İnflamatuar bağırsak hastalıklarında (İBH) sadece bağırsaklar değil, pelvik taban da etkilenebilir. Bu ilişkiyi gözden kaçırmak, hastaların yaşam kalitesini olumsuz etkileyebilir.
Bağırsak ağrısı, sık tuvalet ihtiyacı, gaz kaçırma… Ancak sorun sadece bağırsakta mı? Crohn ve ülseratif kolit gibi kronik inflamatuar bağırsak hastalıkları genç yaşta başlar ve yaşam boyu devam eder. Ancak son yıllarda yapılan araştırmalar, İBH’nin pelvik taban kaslarını da etkilediğini ortaya koyuyor. Yani dışkılama güçlüğü, pelvik ağrı ve idrar kaçırma gibi sorunlar, hastalığın doğrudan bağırsakla ilgili olmayan ama etkileyici bir yönünü işaret ediyor olabilir.
Pelvik taban nedir ve neden önemlidir?
Pelvik taban; mesane, rektum, rahim ve prostat gibi organları destekleyen kas ve sinir ağından oluşur. Bu bölge dışkılama, idrar kontrolü ve cinsel fonksiyonlarda rol oynar. Ancak İBH gibi kronik hastalıklar nedeniyle buradaki kaslar gerektiği gibi gevşeyemez, bu da ciddi semptomlara yol açar. Özellikle tekrarlayan iltihaplar, cerrahiler veya ağrılar bu sistemi bozabilir.
Peki, hangi belirtiler alarm veriyor?
İBH’ye eşlik eden pelvik taban disfonksiyonu, aşağıdaki şikayetlerle kendini gösterebilir:
-
Zorlanarak dışkılama ve ağrılı ıkınma
-
Tuvalet sonrası tam boşalamama hissi
-
Gaz veya dışkı kaçırma
-
Kronik pelvik ağrı
-
Sık idrara çıkma ya da idrar kaçırma
Bu semptomlar, hastalığın aktif döneminde sanılabilir ama remisyon döneminde de sürüyorsa pelvik tabanla ilgili bir sorun olabilir.
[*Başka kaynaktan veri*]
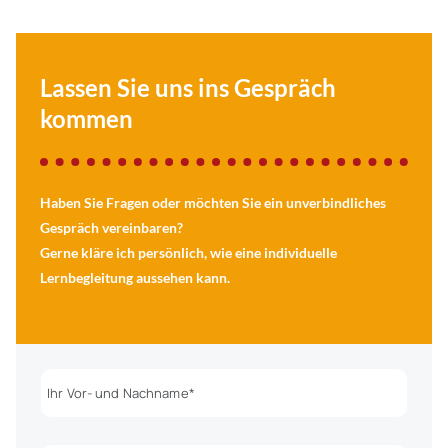
Lassen Sie uns ins Gespräch
kommen
Haben Sie Fragen oder möchten Sie ein unverbindliches
Gespräch vereinbaren?
Gerne kläre ich persönlich, wie eine individuelle
Lernbegleitung aussehen kann.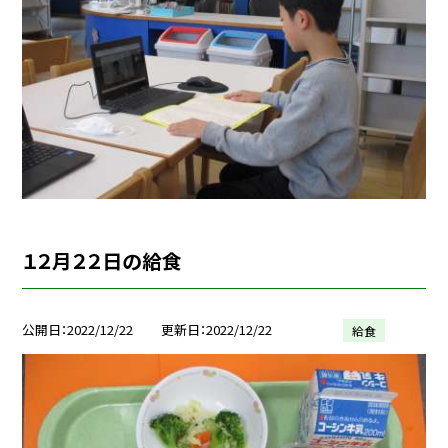
１２月２２日の給食
公開日
2022/12/22
更新日
2022/12/22
給食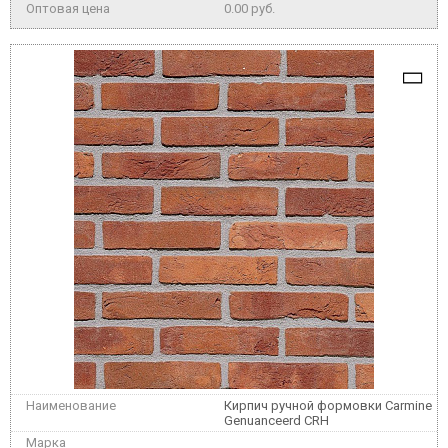
0.00 руб.
Кирпич ручной формовки Carmine
Genuanceerd CRH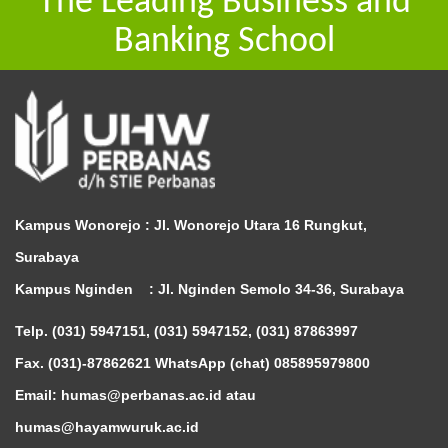
The Leading Business and
Banking School
Kampus Wonorejo :
Jl. Wonorejo Utara 16 Rungkut,
Surabaya
Kampus Nginden :
Jl. Nginden Semolo 34-36, Surabaya
Telp. (031) 5947151, (031) 5947152, (031) 87863997
Fax. (031)-87862621 WhatsApp (chat)
085895979800
Email: humas@perbanas.ac.id atau
humas@hayamwuruk.ac.id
Memorial Bahçelievler Hastanesi’nden Uzm. Dr. Özdal Ersoy, bu gibi vakalarda ayrıntılı değerlendirme yapılması gerektiğini belirtiyor.
Modern tanı yöntemleri neler?
Anorektal manometri, defekografi, endoanal ultrasonografi ve elektromiyografi (EMG) gibi ileri görüntüleme ve ölçüm teknikleri sayesinde pelvik taban kaslarının ne durumda olduğu anlaşılabiliyor. Bu testler, sorunun inflamasyon dışında başka bir kaynağı olup olmadığını netleştirmede kritik öneme sahip.
Çözüm çok yönlü olmalı
Bu tür durumlarda tek bir tedavi yeterli değil. Gastroenterologlar, pelvik taban fizyoterapistleri, cerrahlar ve psikologlar bir arada çalışmalı. Pelvik taban egzersizleri, biofeedback terapileri, doğru tuvalet alışkanlıkları, diyet değişiklikleri ve gerekirse cerrahi müdahalelerle hastaların yaşam kalitesi önemli ölçüde artırılabiliyor.
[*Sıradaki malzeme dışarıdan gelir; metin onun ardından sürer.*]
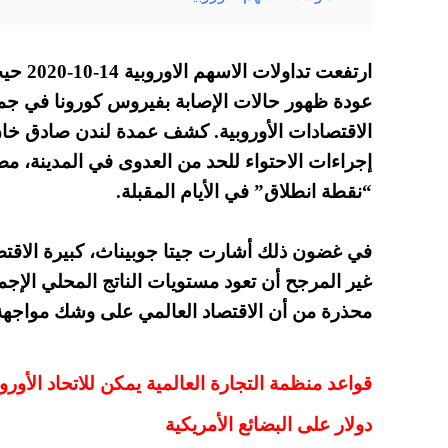
ارتفعت 
عودة ظهور حالات الإصابة بفيروس كورونا في جميع 
الاقتصادات الأوروبية. كشف عمدة لندن صادق خان 
إجراءات الاحتواء للحد من العدوى في المدينة، مضيف
“نقطة انطلاق” في الأيام المقبلة.
في غضون ذلك أشارت جيتا جوبيناث، كبيرة الاقتصا
محذرة من أن الاقتصاد العالمي على وشك مواجهة 
دولار على البضائع الأمريكية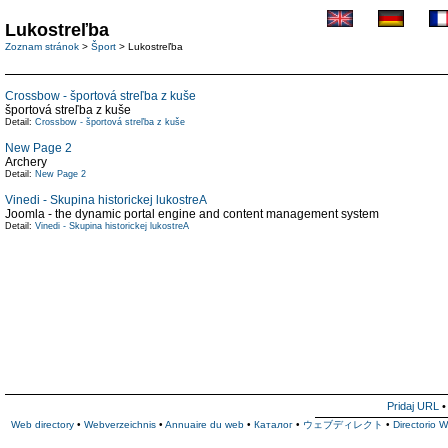
Lukostreľba
Zoznam stránok
>
Šport
> Lukostreľba
Crossbow - športová streľba z kuše
športová streľba z kuše
Detail:
Crossbow - športová streľba z kuše
New Page 2
Archery
Detail:
New Page 2
Vinedi - Skupina historickej lukostreA
Joomla - the dynamic portal engine and content management system
Detail:
Vinedi - Skupina historickej lukostreA
Pridaj URL
Web directory
•
Webverzeichnis
•
Annuaire du web
•
Каталог
•
ウェブディレクト
•
Directorio 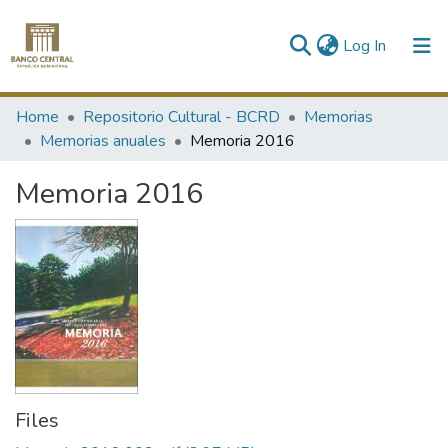
(current)
Log In
Communities & Collections
Home
Repositorio Cultural - BCRD
Memorias
Memorias anuales
Memoria 2016
All of DSpace
Memoria 2016
Statistics
Files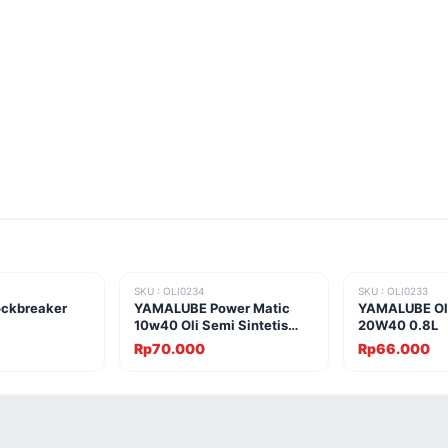
SKU : OLI0234
SKU : OLI0233
ockbreaker
YAMALUBE Power Matic
YAMALUBE Oli
10w40 Oli Semi Sintetis
20W40 0.8L
0.8L
Rp70.000
Rp66.000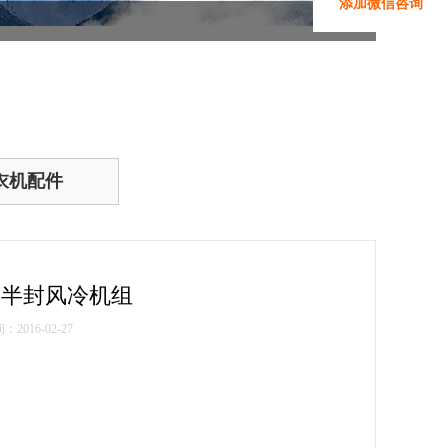
添加微信咨询
衣机配件
轮半封风冷机组
2016-02-27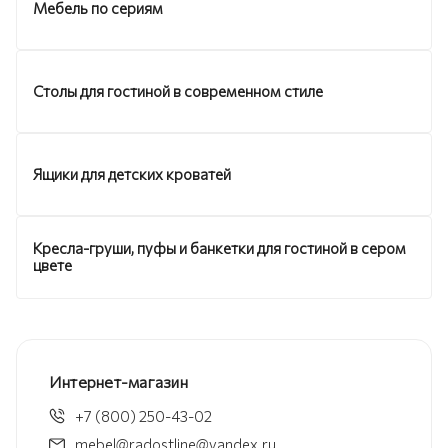
Мебель по сериям
Столы для гостиной в современном стиле
Ящики для детских кроватей
Кресла-груши, пуфы и банкетки для гостиной в сером
цвете
Интернет-магазин
+7 (800) 250-43-02
mebel@radostline@yandex.ru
Pelvik taban sorunları, İBH gibi kronik hastalıklarla mücadele eden bireylerin yaşamında genellikle göz ardı edilen bir yük. Oysa bu yük, doğru tanı ve tedaviyle hafifletilebilir. Her tuvalet sıkıntısı sadece bağırsakla ilgili olmayabilir; pelvik taban da bu hikâyede önemli bir rol oynayabilir.